Where an entry contains an image, leave the image out; restate everything else exactly.

*-*-*

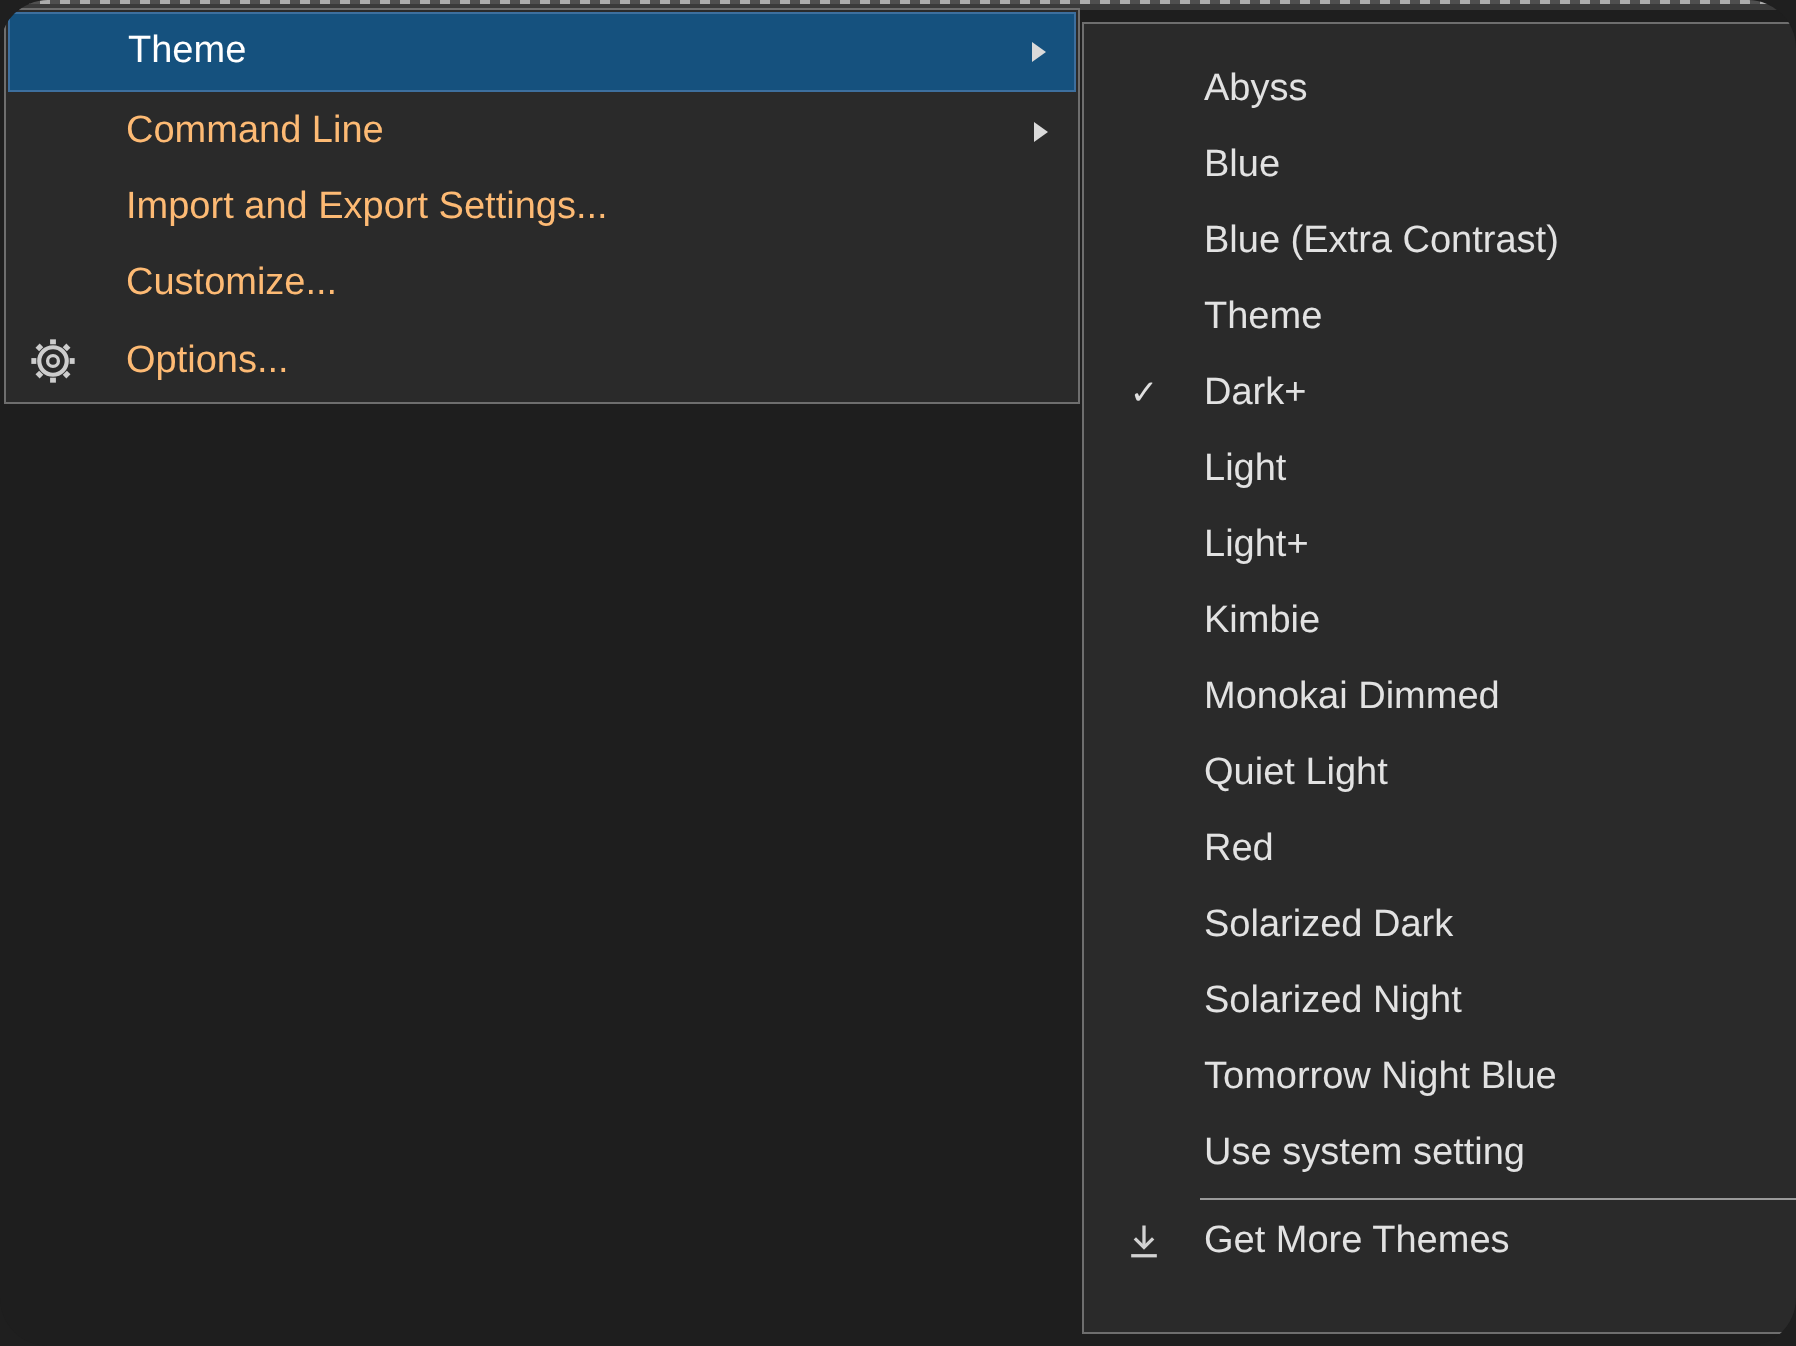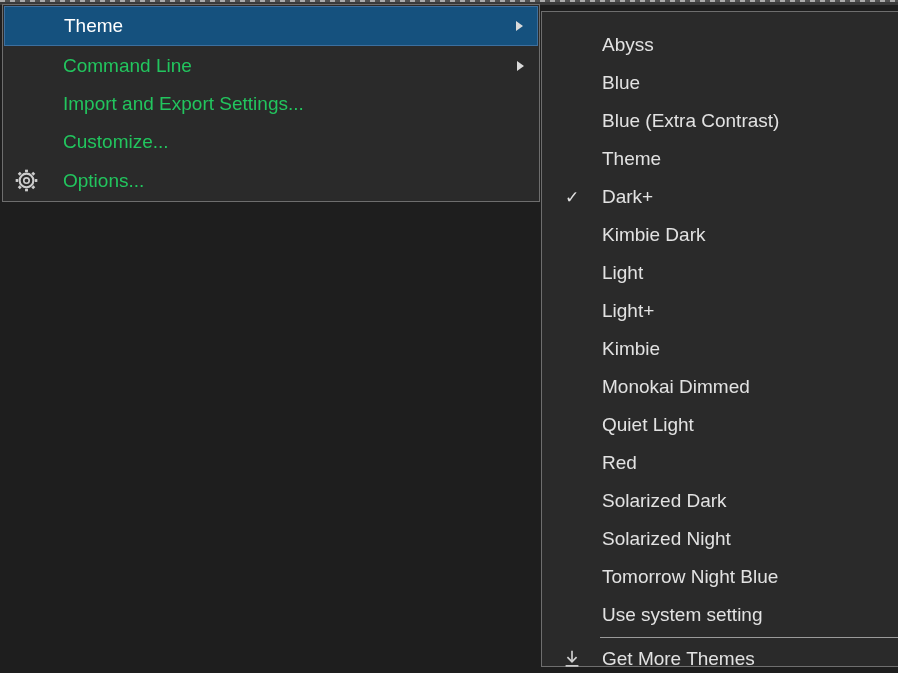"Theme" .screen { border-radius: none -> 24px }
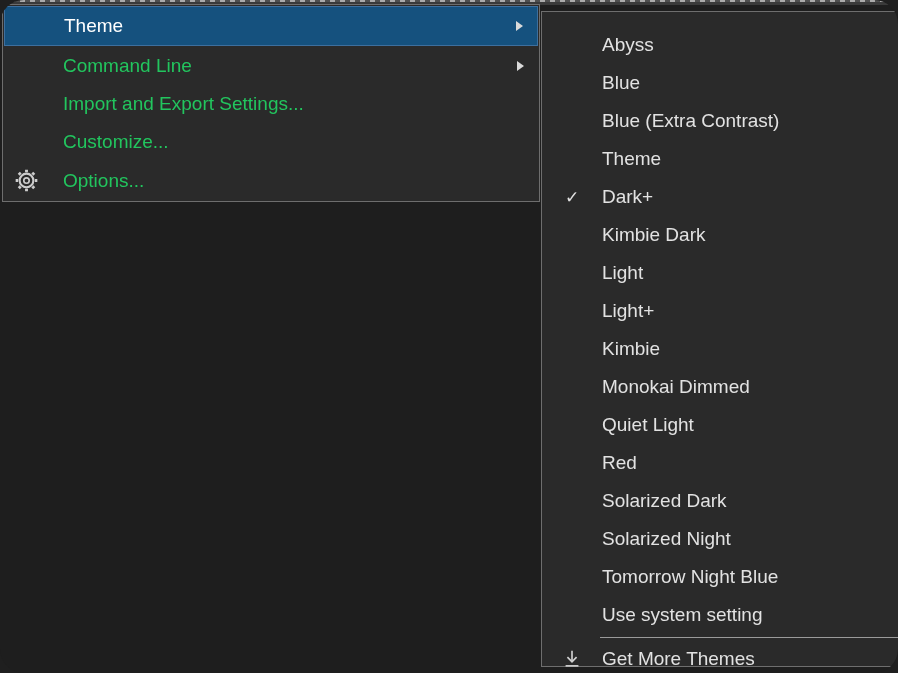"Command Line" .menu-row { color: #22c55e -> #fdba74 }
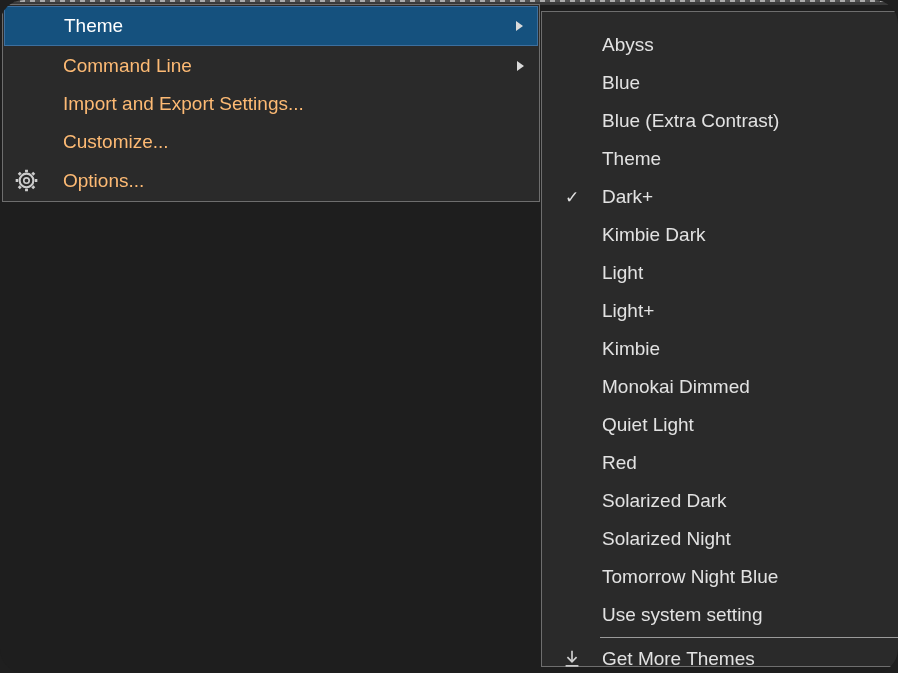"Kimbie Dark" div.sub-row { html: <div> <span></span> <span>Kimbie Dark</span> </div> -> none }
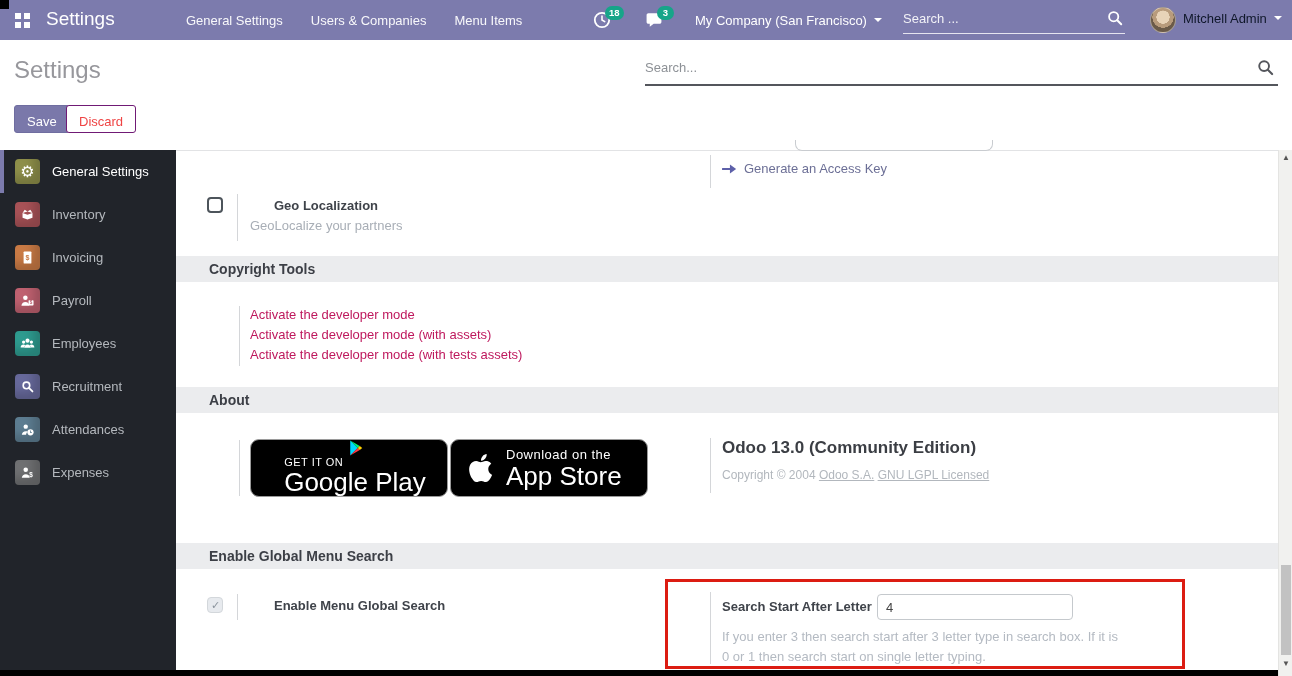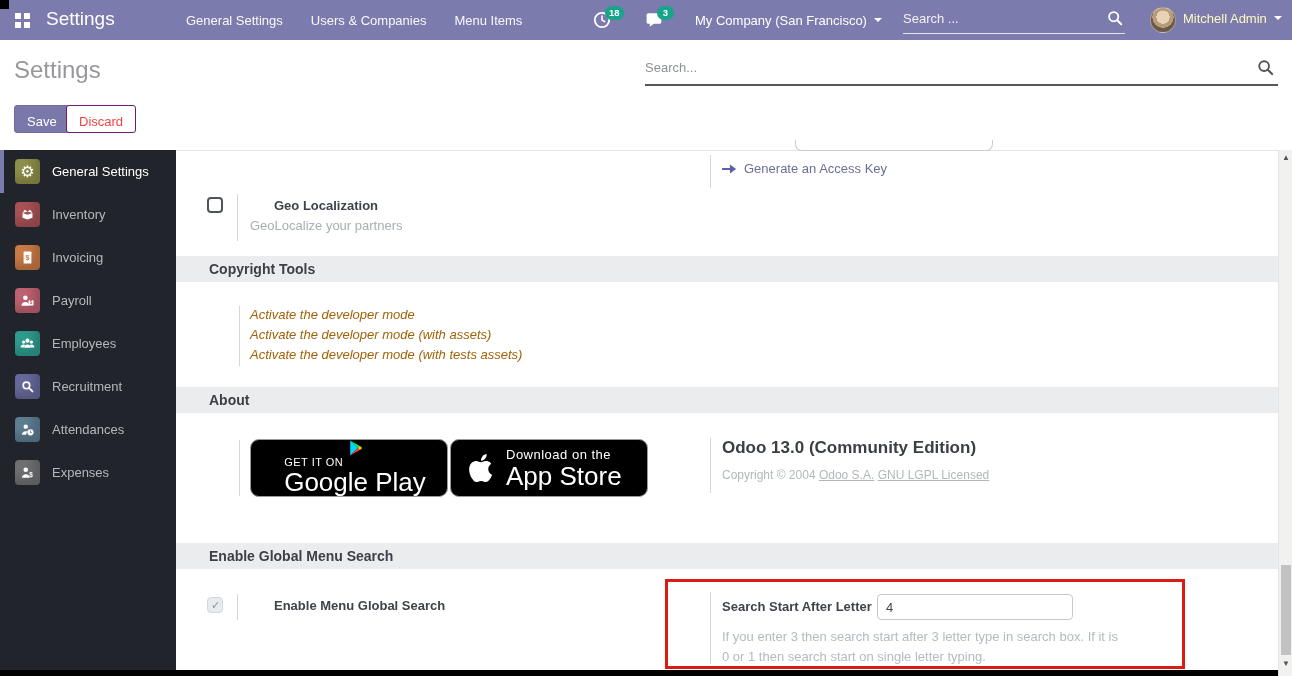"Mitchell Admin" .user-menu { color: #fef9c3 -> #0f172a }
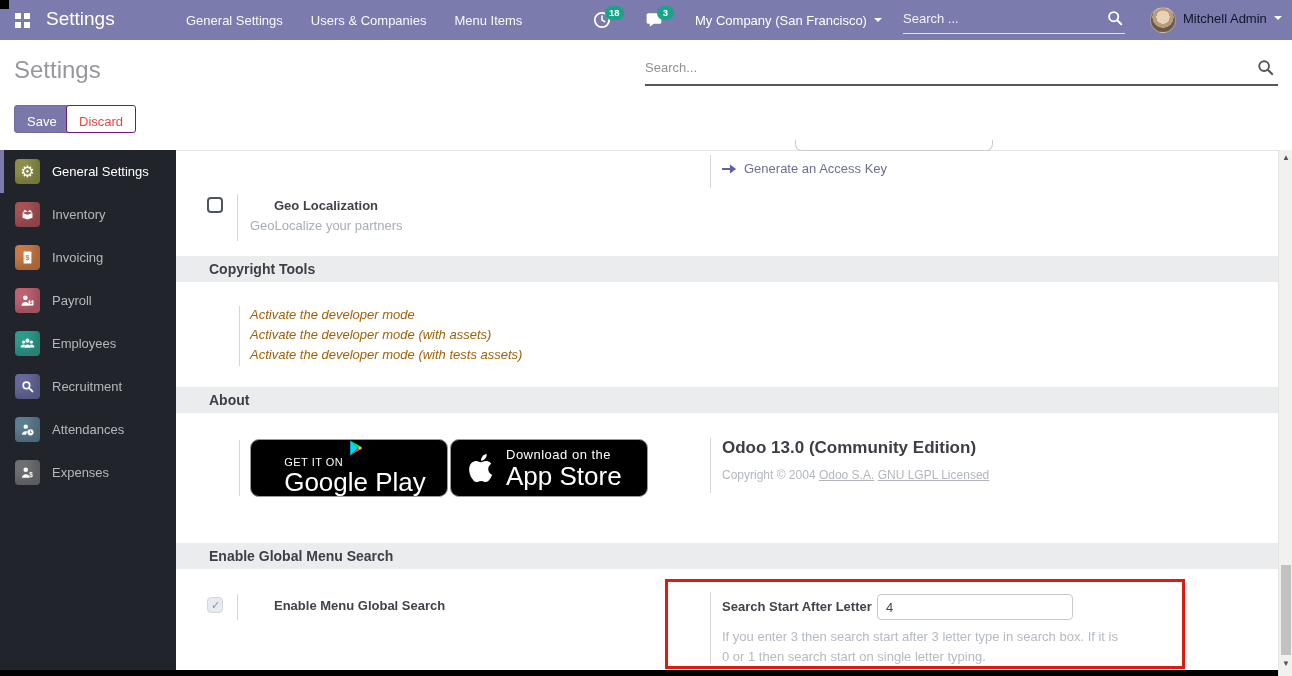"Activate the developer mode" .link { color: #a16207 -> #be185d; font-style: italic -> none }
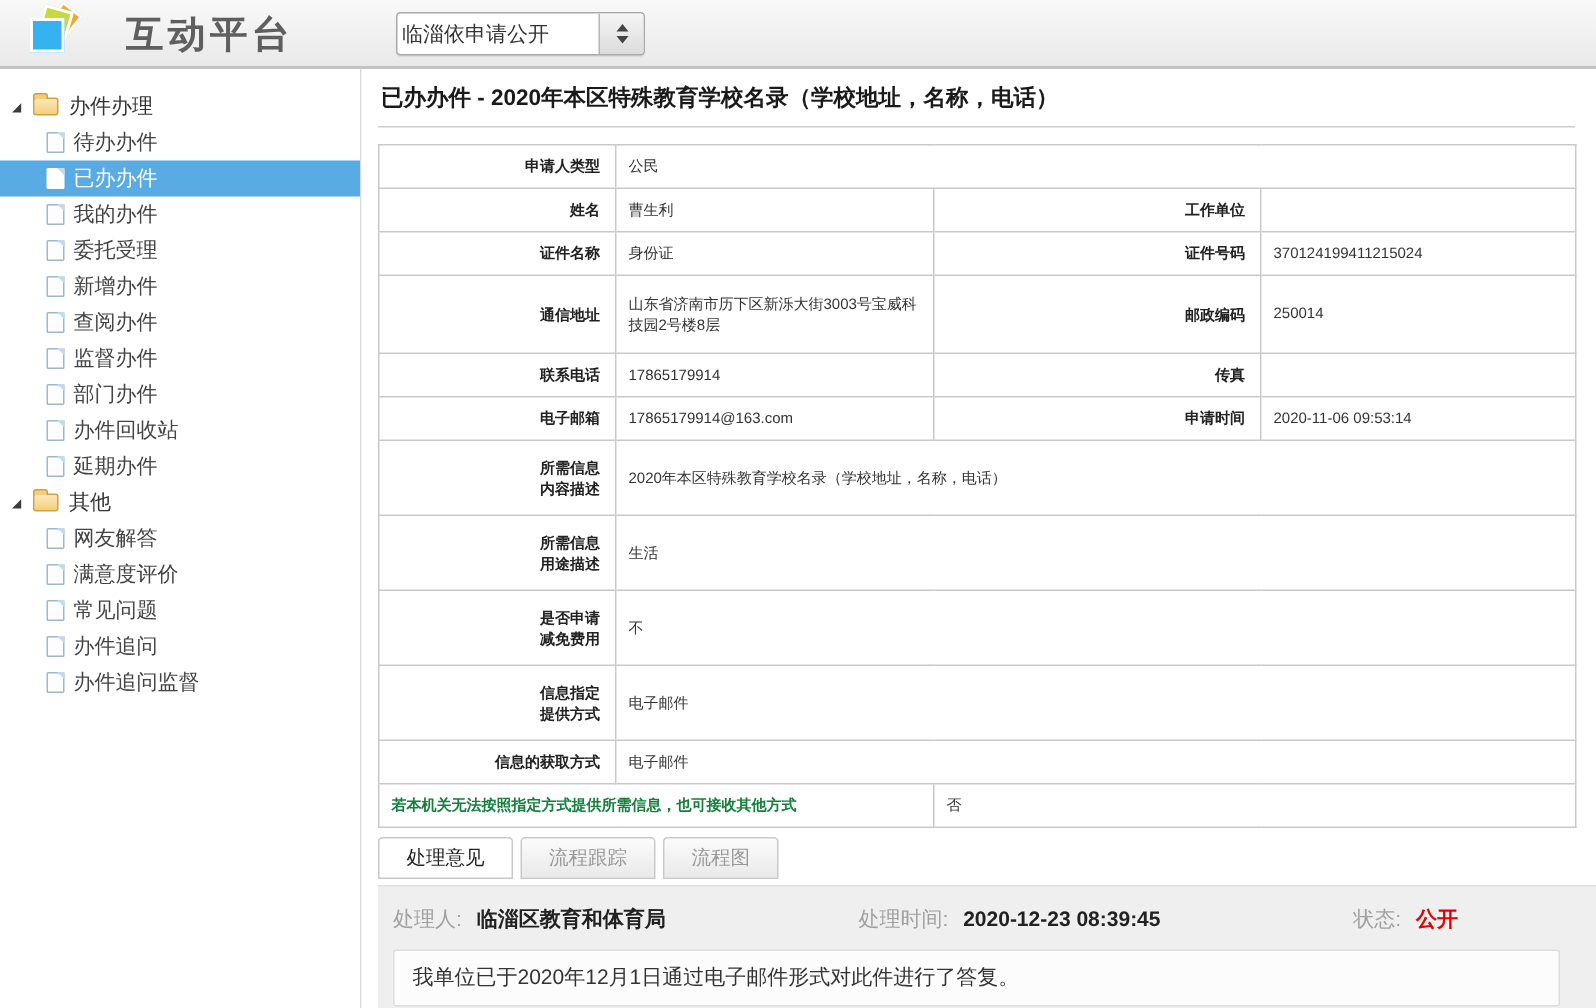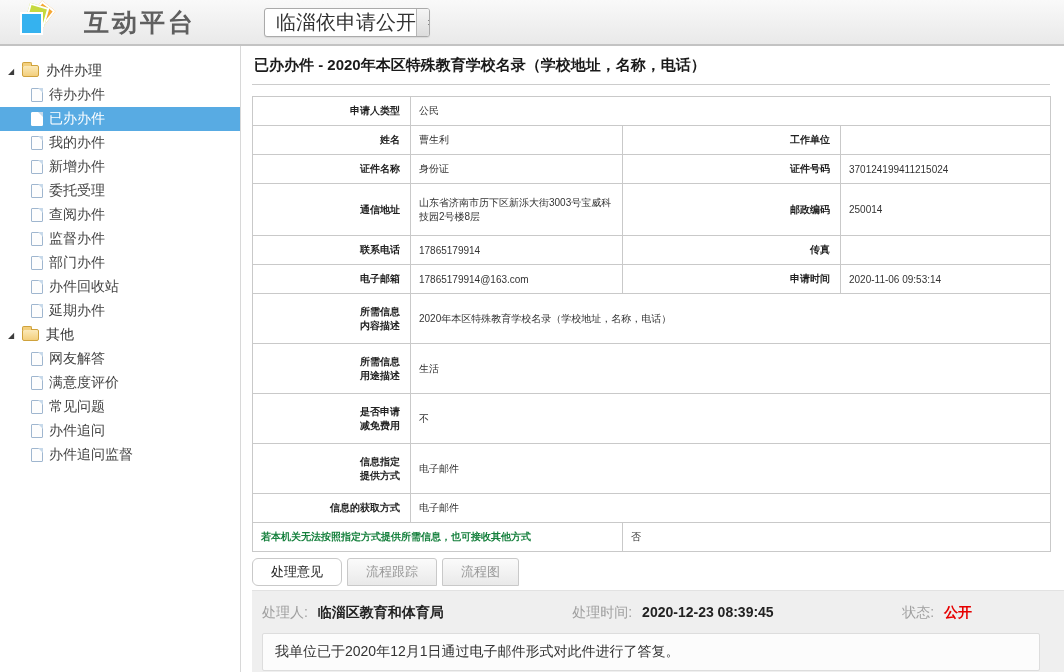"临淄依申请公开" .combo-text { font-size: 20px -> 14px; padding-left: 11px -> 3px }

*-*-*

Result for this task —
"Theme" .screen { border-radius: none -> 24px }
"Command Line" .menu-row { color: #22c55e -> #fdba74 }
"Kimbie Dark" div.sub-row { html: <div> <span></span> <span>Kimbie Dark</span> </div> -> none }
"Mitchell Admin" .user-menu { color: #fef9c3 -> #0f172a }
"Activate the developer mode" .link { color: #a16207 -> #be185d; font-style: italic -> none }
"临淄依申请公开" .combo-text { font-size: 20px -> 14px; padding-left: 11px -> 3px }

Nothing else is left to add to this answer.